● **Instructions**:
(A) For the excerpt on VRS in medical care, decide whether each statement below agrees with it: (i) using VRS cut turnaround time from about one week to less than one day; (ii) physician time was costed at $150 per hour; (iii) most successful implementations have taken place in pediatric subspecialty practices. Answer yes or no for each, quoting the words of the excerpt that decide it.
(B) Reproduce the part of the excerpt on VRS in medical care between "There is little" and "from dictated text.", inclusive, updating it so that "clinical care templates" is replaced by "structured documentation templates".

There is little literature on the use of VRS in medical care. Most successful implementations have been performed in radiology or emergency services.4–19 The primary reason for this observation seems to be the fact that, within these 2 medical specialties, there are several highly repetitive phrases that can be well understood by the computer. This is not the case in pediatric subspecialty practices. Previous studies espoused VRS because of the obvious attraction of using VRS to replace illegible and potentially dangerous handwritten notes in medical records. Systems can be made to work with clinical care templates, which order data collection and ensure consistency, accuracy, and completeness, despite a variety of caregivers. These templates also provide clinical data, which can be analyzed with a “natural language processor,” to extract useable data from dictated text.
The use of the VRS brought 1 advantage. Transcription by the physician was immediately correct and available once completed. This decreased the turnaround time from ∼1 week to <1 day, an advantage that would not be evident in a system with already established, efficient turnaround times.
The use of VRS was 66% less efficient in total time. With inclusion of the capital cost of Dragon Naturally Speaking licensing, VRS cost twice as much as conventional transcription, on an annual basis, when the cost of physician time was included (calculated as $110 per hour). The time needed for correction might gradually decrease with time, but it is unlikely that average physicians (early majority and late majority) would be willing to invest the training time required. Commercial software producers promote the use of a blended system, in which a skilled transcriptionist corrects the dictation initially transcribed by the VRS, as a practical alternative. This could reduce physician correction time, provided the transcriptionist could decipher the meanings of some of the irrational expressions concocted by the software.

● **Records provided**:
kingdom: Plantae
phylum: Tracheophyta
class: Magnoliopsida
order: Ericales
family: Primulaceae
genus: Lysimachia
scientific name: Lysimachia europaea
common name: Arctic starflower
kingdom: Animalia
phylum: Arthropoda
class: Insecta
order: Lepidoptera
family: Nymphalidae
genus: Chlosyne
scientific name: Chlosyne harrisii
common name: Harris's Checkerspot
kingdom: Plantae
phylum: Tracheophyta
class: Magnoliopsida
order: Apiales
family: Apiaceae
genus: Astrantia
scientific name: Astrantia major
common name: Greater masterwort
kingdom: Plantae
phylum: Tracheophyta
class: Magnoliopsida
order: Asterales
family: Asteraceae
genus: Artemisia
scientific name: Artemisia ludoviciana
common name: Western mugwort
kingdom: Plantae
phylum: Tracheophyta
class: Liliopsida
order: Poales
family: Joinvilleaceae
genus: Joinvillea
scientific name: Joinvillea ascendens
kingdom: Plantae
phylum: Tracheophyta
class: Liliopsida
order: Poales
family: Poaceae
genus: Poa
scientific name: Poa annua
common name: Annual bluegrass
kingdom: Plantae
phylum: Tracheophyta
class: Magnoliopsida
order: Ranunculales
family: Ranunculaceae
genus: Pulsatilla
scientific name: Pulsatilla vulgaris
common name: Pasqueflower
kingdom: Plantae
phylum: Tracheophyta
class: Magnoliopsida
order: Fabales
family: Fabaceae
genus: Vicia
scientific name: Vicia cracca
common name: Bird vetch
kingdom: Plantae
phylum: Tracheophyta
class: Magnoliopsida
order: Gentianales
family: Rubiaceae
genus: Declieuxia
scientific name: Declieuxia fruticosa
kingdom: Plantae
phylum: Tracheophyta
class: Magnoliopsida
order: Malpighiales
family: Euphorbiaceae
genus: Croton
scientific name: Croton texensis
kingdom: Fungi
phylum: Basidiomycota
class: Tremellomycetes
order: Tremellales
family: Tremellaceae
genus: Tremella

● **Results in order**:
(A)
(i) Yes: "This decreased the turnaround time from ∼1 week to <1 day"
(ii) No: "(calculated as $110 per hour)"
(iii) No: "Most successful implementations have been performed in radiology or emergency services"

(B)
There is little literature on the use of VRS in medical care. Most successful implementations have been performed in radiology or emergency services.4–19 The primary reason for this observation seems to be the fact that, within these 2 medical specialties, there are several highly repetitive phrases that can be well understood by the computer. This is not the case in pediatric subspecialty practices. Previous studies espoused VRS because of the obvious attraction of using VRS to replace illegible and potentially dangerous handwritten notes in medical records. Systems can be made to work with structured documentation templates, which order data collection and ensure consistency, accuracy, and completeness, despite a variety of caregivers. These templates also provide clinical data, which can be analyzed with a “natural language processor,” to extract useable data from dictated text.